In Spinteractive AR's video above, you can see a demonstration of a multiplayer game built using Microsoft's training course, Holograms 240. Players shoot electronic orbs into a robotic environment that appears viewable through a rip in the fabric of space and time. Players can help each other target enemies or they can shoot each other. The point of the game might be a little lost in the demo, but you can clearly see the benefits of multiple users experiencing mixed reality together.
But they're not alone in making an effort to create multiuser holographic experiences. Several other developers are working towards this end as well. Developer Imran Shafiq created this ball-rolling game with a platform meant to be occupied by four people:
Jumping back to even the first demonstrations of the HoloLens, even Microsoft clearly has collaborative efforts in mind. In the below video, you'll see their original Minecraft demo which shares content between a Surface and HoloLens. The previous examples demonstrate that it's possible for two HoloLens users to share the same content as well. Hopefully, this is a direction Microsoft intends to head with Minecraft and many of their other great apps. Previous announcements indicate that it is.

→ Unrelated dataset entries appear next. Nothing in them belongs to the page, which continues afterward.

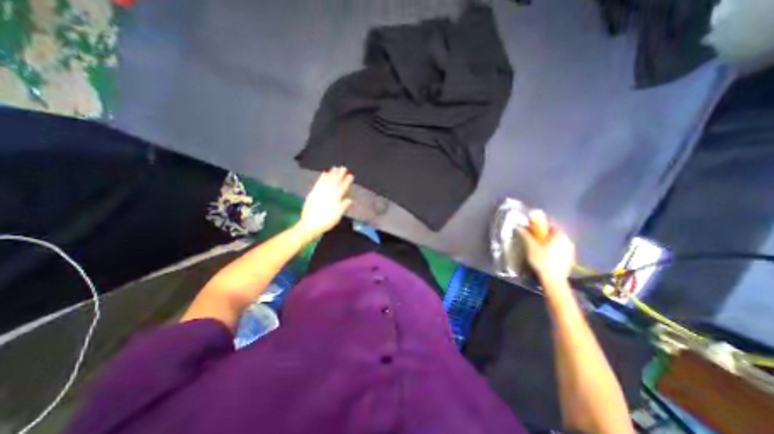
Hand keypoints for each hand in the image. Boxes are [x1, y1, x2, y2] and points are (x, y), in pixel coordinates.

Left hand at [298, 167, 354, 237]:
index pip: (343, 188)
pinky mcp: (313, 192)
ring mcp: (320, 192)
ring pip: (327, 180)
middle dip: (340, 174)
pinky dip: (322, 177)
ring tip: (335, 168)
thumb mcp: (338, 216)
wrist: (310, 224)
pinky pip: (318, 183)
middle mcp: (328, 193)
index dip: (347, 181)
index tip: (351, 176)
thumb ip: (343, 206)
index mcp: (336, 198)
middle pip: (335, 181)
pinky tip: (324, 173)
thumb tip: (350, 200)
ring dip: (331, 173)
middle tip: (343, 168)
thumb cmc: (326, 221)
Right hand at [520, 210, 572, 284]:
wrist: (553, 279)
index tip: (532, 227)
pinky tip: (546, 254)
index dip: (540, 224)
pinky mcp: (570, 258)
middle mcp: (568, 240)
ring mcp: (571, 250)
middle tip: (534, 237)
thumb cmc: (542, 259)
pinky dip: (553, 248)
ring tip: (539, 246)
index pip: (550, 224)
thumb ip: (525, 235)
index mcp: (560, 235)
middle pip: (555, 233)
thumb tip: (519, 227)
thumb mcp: (530, 246)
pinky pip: (561, 249)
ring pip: (558, 241)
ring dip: (549, 241)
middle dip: (544, 233)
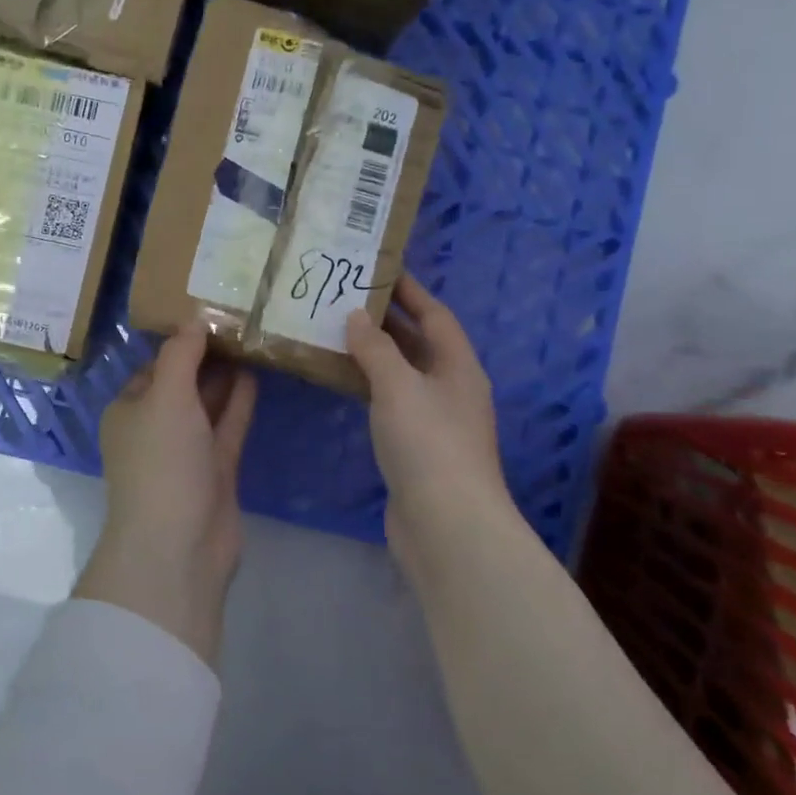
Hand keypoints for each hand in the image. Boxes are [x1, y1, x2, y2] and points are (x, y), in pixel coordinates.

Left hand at [78, 322, 256, 666]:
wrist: (179, 546)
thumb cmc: (162, 461)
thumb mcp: (165, 396)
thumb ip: (181, 355)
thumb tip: (195, 321)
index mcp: (129, 409)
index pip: (155, 365)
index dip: (181, 341)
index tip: (211, 313)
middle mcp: (154, 428)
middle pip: (182, 383)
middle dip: (206, 356)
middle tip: (240, 321)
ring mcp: (185, 452)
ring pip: (207, 405)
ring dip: (225, 377)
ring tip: (252, 340)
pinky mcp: (215, 471)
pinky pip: (227, 427)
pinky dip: (239, 403)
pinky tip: (256, 374)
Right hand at [346, 275, 509, 550]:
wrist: (446, 525)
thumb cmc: (428, 443)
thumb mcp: (398, 386)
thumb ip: (376, 348)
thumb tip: (357, 316)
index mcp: (458, 367)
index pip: (435, 315)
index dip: (410, 291)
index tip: (380, 269)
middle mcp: (452, 389)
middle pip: (420, 343)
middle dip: (388, 320)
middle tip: (347, 297)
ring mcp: (435, 421)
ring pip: (403, 374)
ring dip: (376, 353)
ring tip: (337, 331)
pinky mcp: (417, 448)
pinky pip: (391, 402)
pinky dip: (370, 386)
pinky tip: (344, 380)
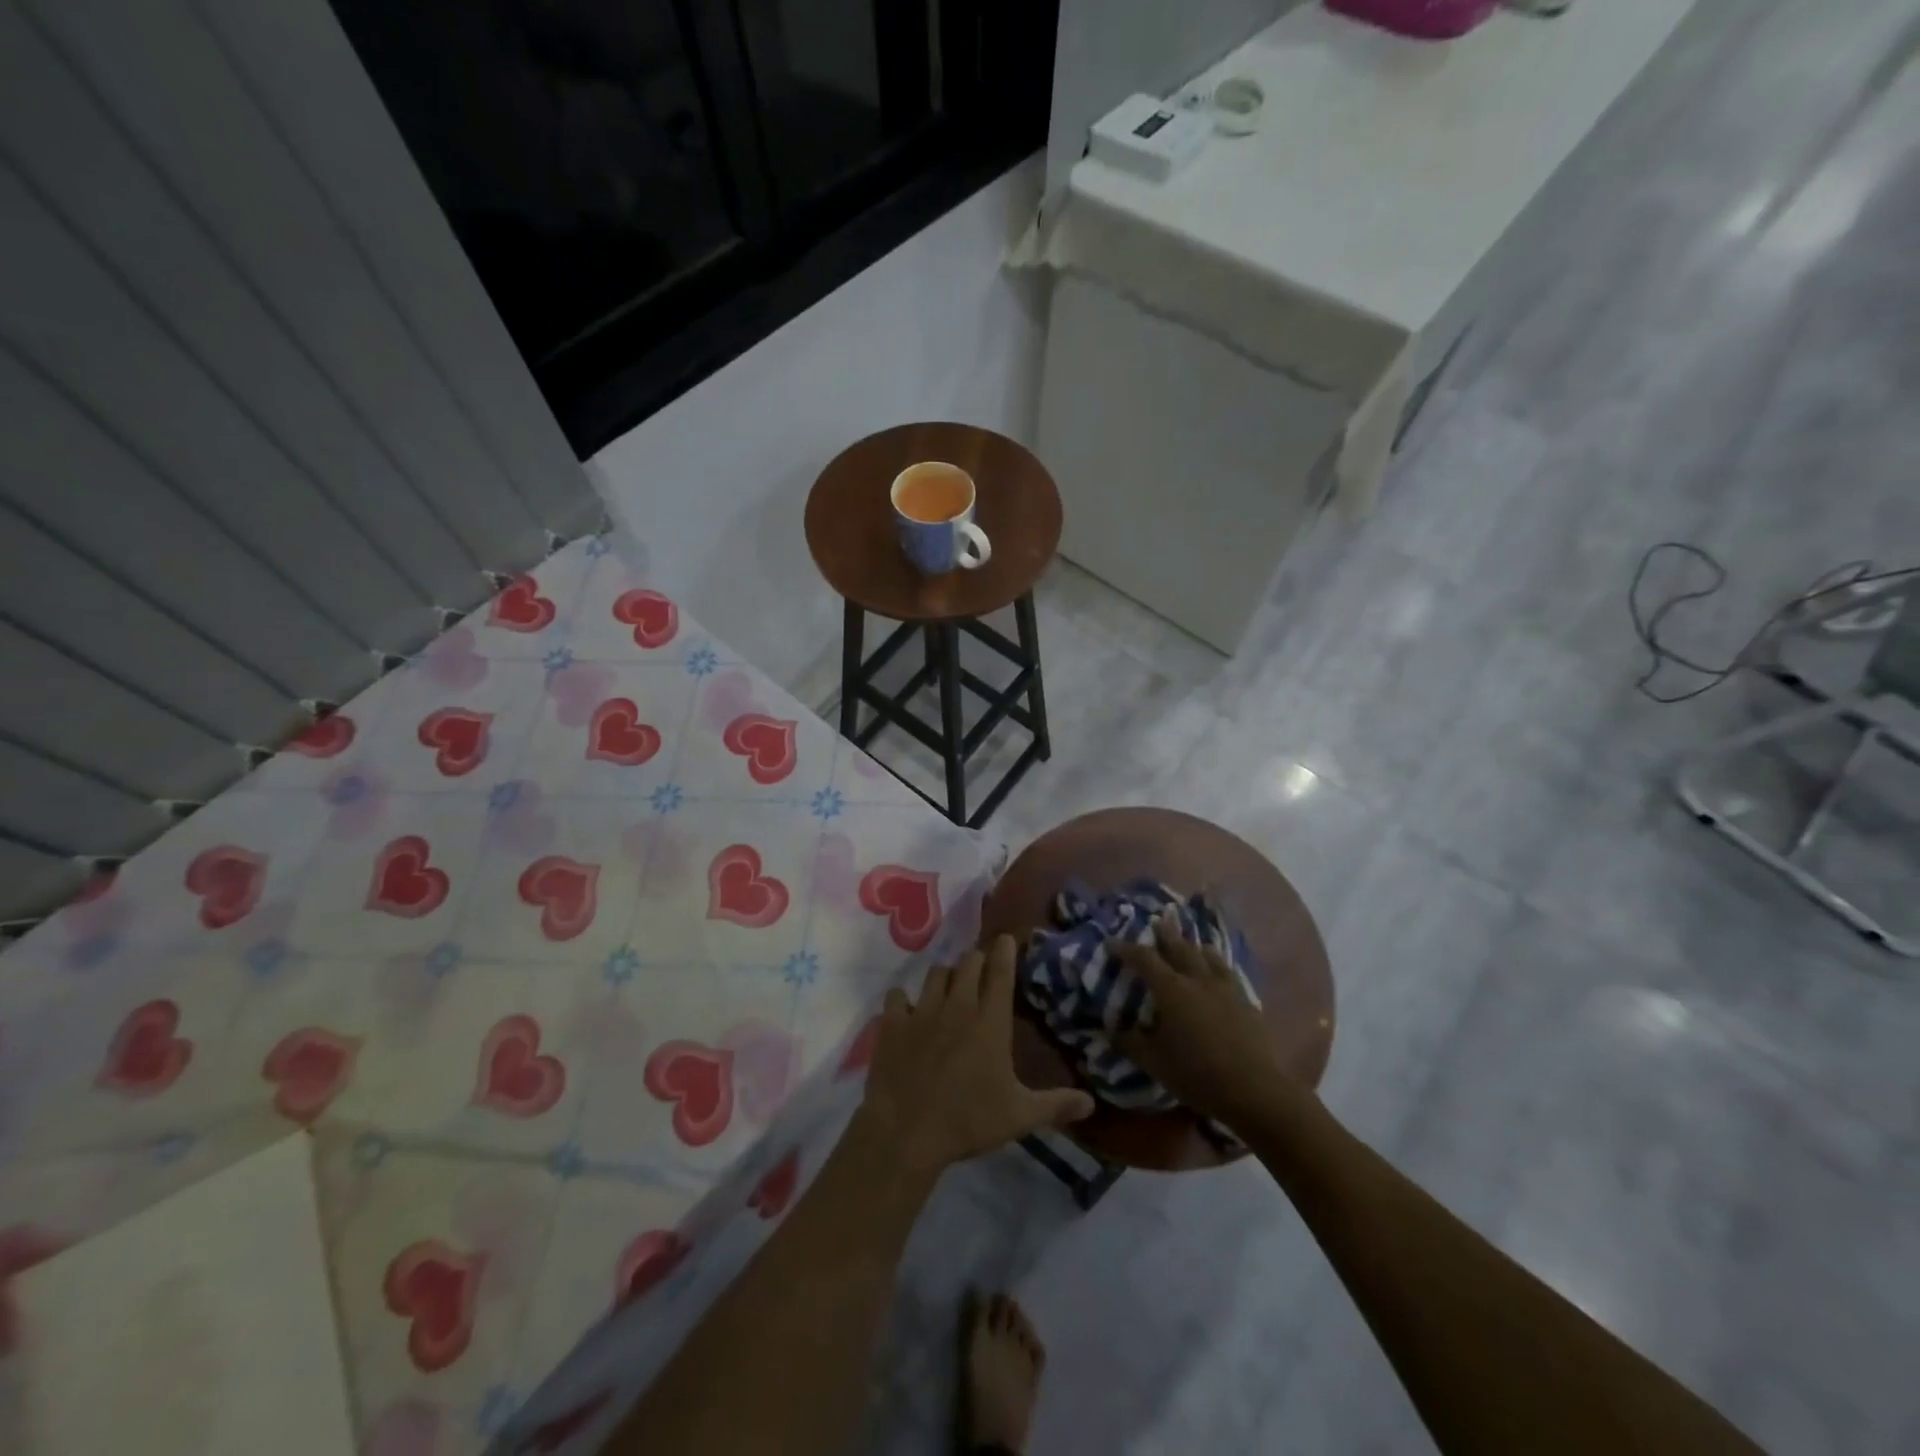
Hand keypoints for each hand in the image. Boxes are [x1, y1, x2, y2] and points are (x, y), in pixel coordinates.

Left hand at [859, 935, 1093, 1177]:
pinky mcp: (892, 1024)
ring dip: (945, 976)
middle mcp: (957, 1006)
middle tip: (980, 969)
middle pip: (968, 964)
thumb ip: (1055, 1105)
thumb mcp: (1019, 1116)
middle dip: (976, 961)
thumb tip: (1091, 1103)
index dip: (1005, 951)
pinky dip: (903, 999)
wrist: (906, 1132)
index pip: (1000, 973)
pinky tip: (906, 1010)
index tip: (1006, 938)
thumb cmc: (968, 1121)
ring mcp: (922, 1011)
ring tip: (948, 986)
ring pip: (935, 974)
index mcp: (989, 1022)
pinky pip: (897, 996)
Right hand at [1113, 916, 1287, 1127]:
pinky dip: (1218, 964)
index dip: (1126, 949)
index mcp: (1172, 990)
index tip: (1112, 942)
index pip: (1144, 959)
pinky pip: (1228, 972)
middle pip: (1180, 947)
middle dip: (1166, 933)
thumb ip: (1131, 1042)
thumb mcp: (1154, 1063)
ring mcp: (1226, 988)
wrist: (1254, 1090)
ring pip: (1209, 956)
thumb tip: (1112, 1029)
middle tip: (1158, 920)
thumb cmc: (1197, 1075)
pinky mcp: (1246, 1001)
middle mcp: (1198, 980)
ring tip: (1192, 942)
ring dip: (1195, 946)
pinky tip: (1219, 970)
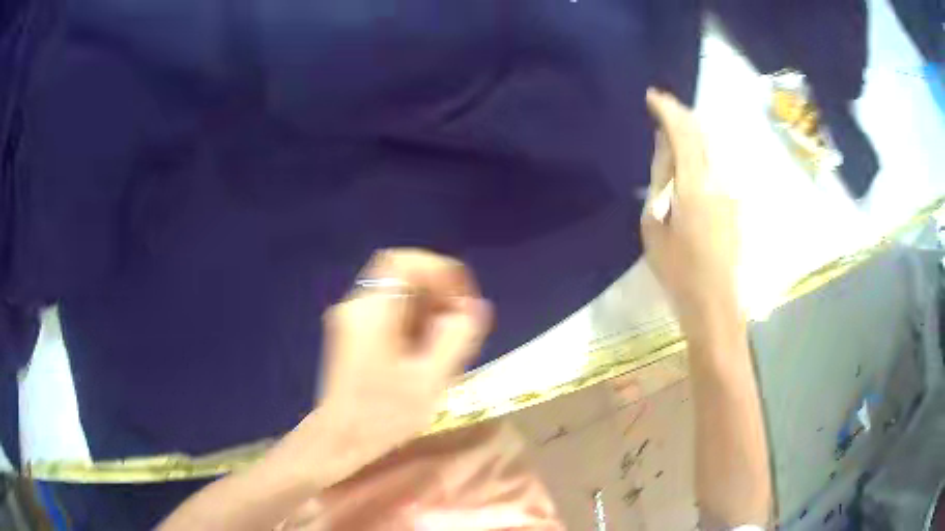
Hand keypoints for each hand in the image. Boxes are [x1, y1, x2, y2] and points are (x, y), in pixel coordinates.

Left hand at [294, 249, 492, 487]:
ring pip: (397, 293)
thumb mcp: (431, 379)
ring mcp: (352, 319)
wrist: (341, 439)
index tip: (461, 300)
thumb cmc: (384, 415)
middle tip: (459, 323)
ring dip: (427, 307)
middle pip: (402, 275)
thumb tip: (475, 307)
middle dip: (437, 292)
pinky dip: (414, 320)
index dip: (439, 271)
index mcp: (372, 311)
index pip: (405, 262)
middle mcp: (357, 306)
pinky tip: (425, 350)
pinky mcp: (353, 333)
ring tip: (446, 340)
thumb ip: (457, 336)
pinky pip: (389, 310)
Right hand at [641, 88, 741, 336]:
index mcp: (695, 186)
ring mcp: (730, 194)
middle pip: (702, 136)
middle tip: (661, 109)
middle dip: (681, 116)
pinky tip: (686, 171)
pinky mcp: (734, 207)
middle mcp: (718, 182)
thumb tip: (665, 154)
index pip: (684, 134)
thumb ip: (661, 184)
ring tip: (670, 137)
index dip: (668, 110)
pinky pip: (713, 171)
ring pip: (709, 153)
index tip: (652, 96)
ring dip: (690, 139)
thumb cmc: (678, 271)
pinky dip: (698, 160)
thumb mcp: (655, 227)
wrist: (716, 305)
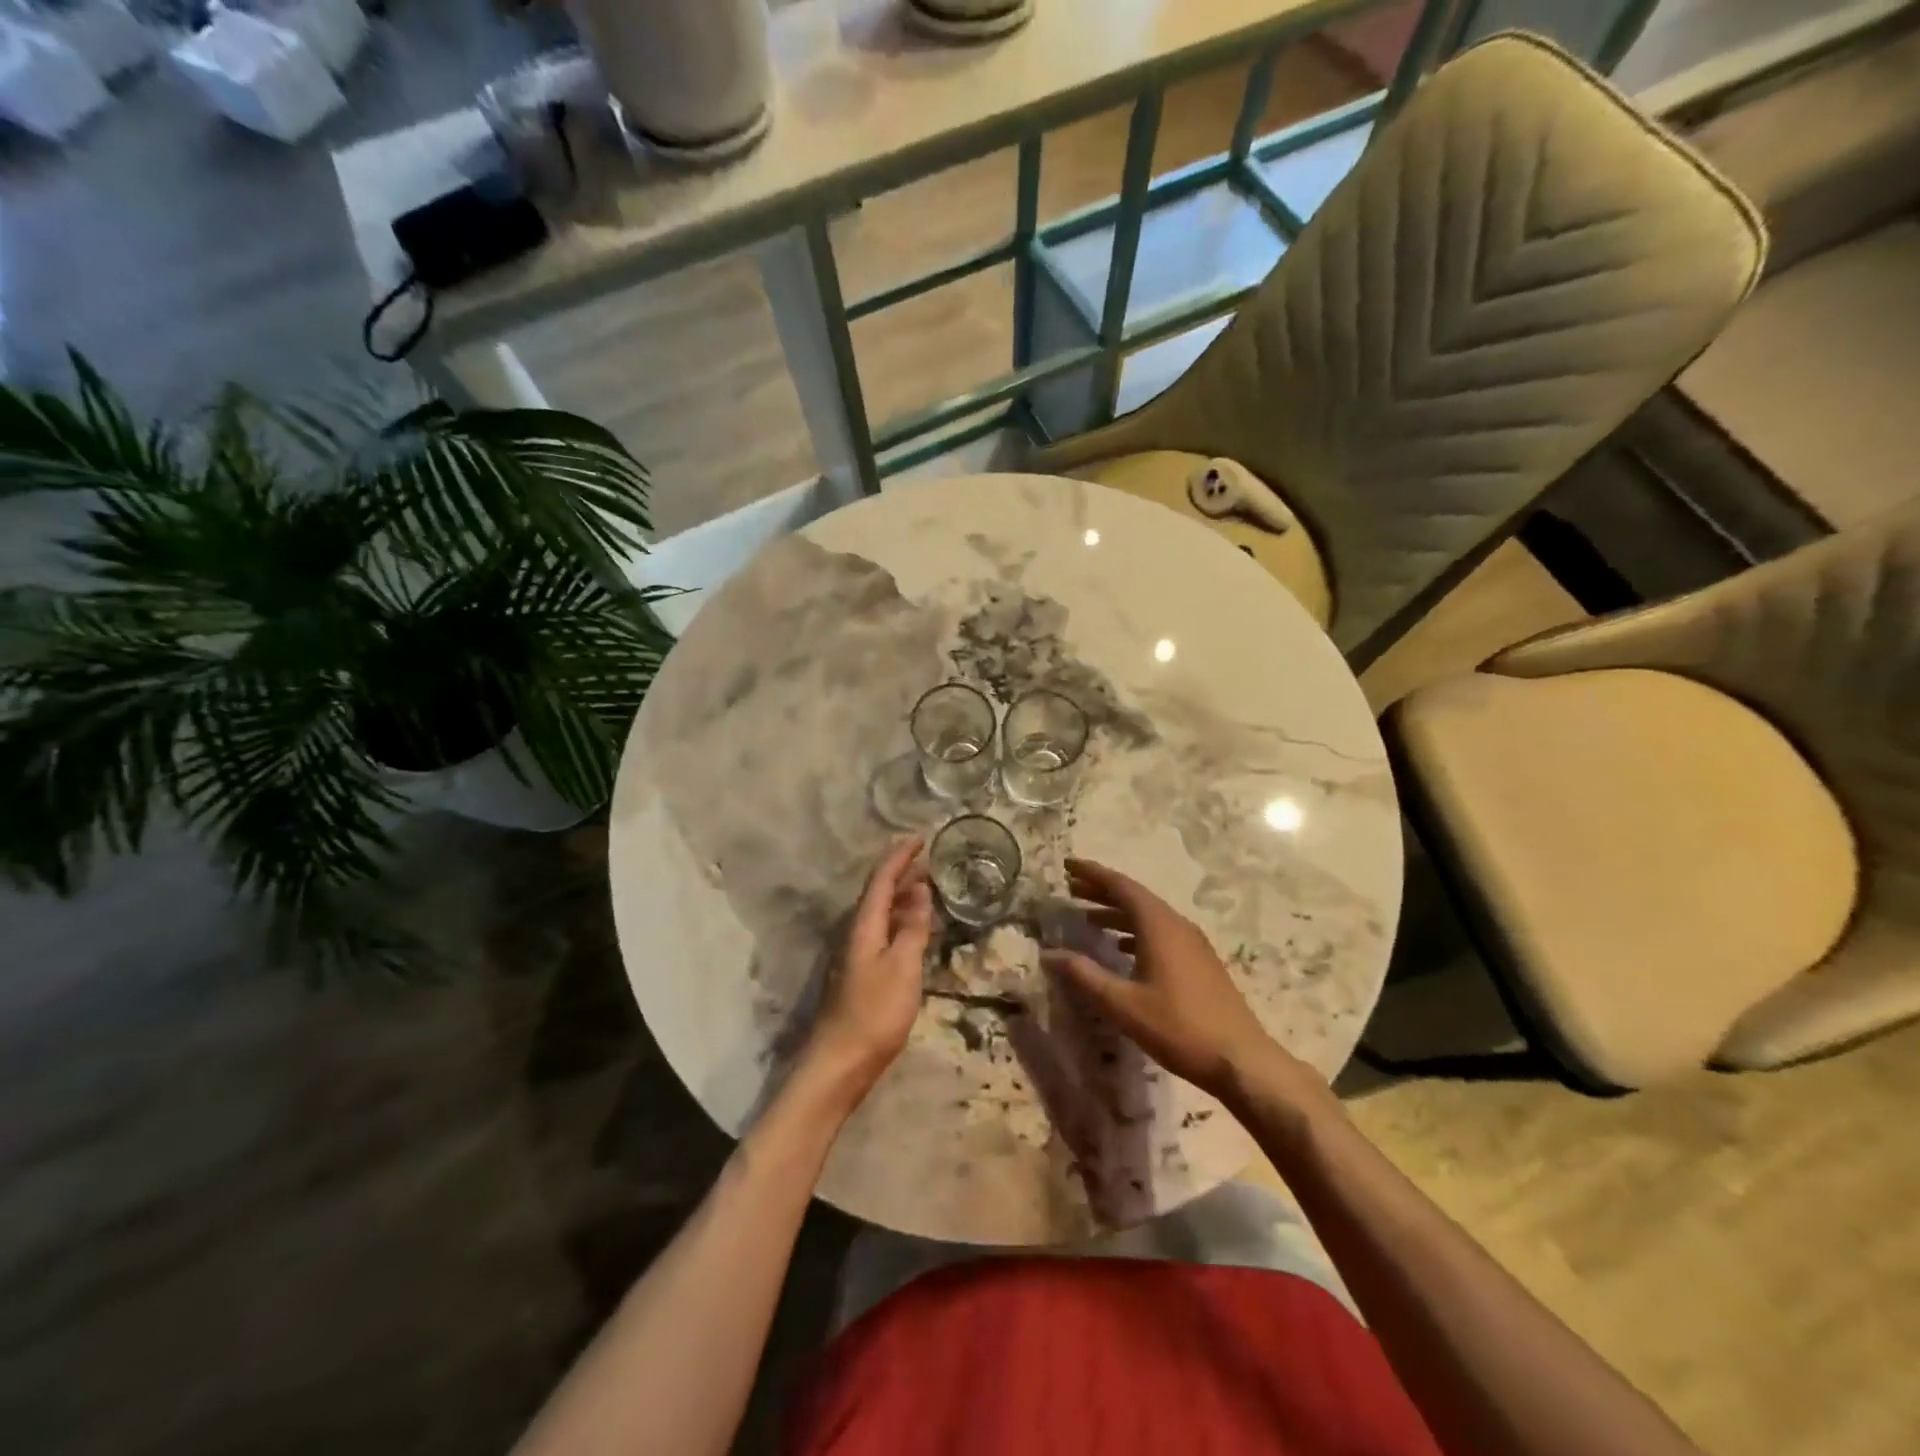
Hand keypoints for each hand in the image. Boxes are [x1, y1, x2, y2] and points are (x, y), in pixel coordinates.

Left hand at [803, 835, 934, 1103]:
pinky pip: (885, 931)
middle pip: (879, 892)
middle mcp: (857, 933)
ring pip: (882, 912)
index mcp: (864, 926)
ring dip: (903, 894)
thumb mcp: (902, 967)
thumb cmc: (875, 1012)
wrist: (841, 1063)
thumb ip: (912, 928)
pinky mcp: (864, 974)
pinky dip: (902, 919)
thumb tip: (921, 890)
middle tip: (930, 857)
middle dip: (902, 871)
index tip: (921, 836)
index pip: (881, 879)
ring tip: (927, 884)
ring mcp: (858, 954)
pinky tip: (915, 927)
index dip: (900, 856)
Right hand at [1042, 857, 1302, 1101]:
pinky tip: (1122, 949)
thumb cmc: (1178, 1027)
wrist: (1241, 1059)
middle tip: (1071, 888)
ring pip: (1149, 916)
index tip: (1068, 864)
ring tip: (1088, 918)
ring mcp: (1192, 943)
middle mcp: (1177, 925)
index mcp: (1159, 926)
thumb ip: (1085, 975)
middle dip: (1102, 890)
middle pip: (1135, 897)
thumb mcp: (1123, 1004)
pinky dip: (1135, 931)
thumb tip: (1049, 954)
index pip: (1121, 886)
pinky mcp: (1200, 962)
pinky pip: (1161, 932)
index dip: (1093, 873)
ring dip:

Plenty of Pokémon battle mockups have been created to show how much further Pokémon GO will, well, go with this technology. The below example shows multiplayer capabilities with an iPad. While we've only seen single-player HoloLens demonstrations, if an iPad can do this, so can an HMD.
Virtual worlds often concern the uninitiated with thoughts of disconnection and isolation, because if you wear a headset and avoid direct human contact, it comes across as antisocial—at first glance. Mixed reality demonstrates why that's wrong, because it enhances our reality and what we can do with it. While VR might flourish as an escapist technology, it still offers opportunities to connect with others in a variety of ways—like with AltSpaceVR and vTime. Of course, this comes with a need for etiquette and appropriate behavior, but that's a human problem more than a technological one.
While it might not seem like much, multiuser interaction and multiplayer gaming will have a major impact on the future of mixed, virtual, and augmented realities. This technology can serve to connect us, and it's very encouraging to see developers already taking steps to make that happen.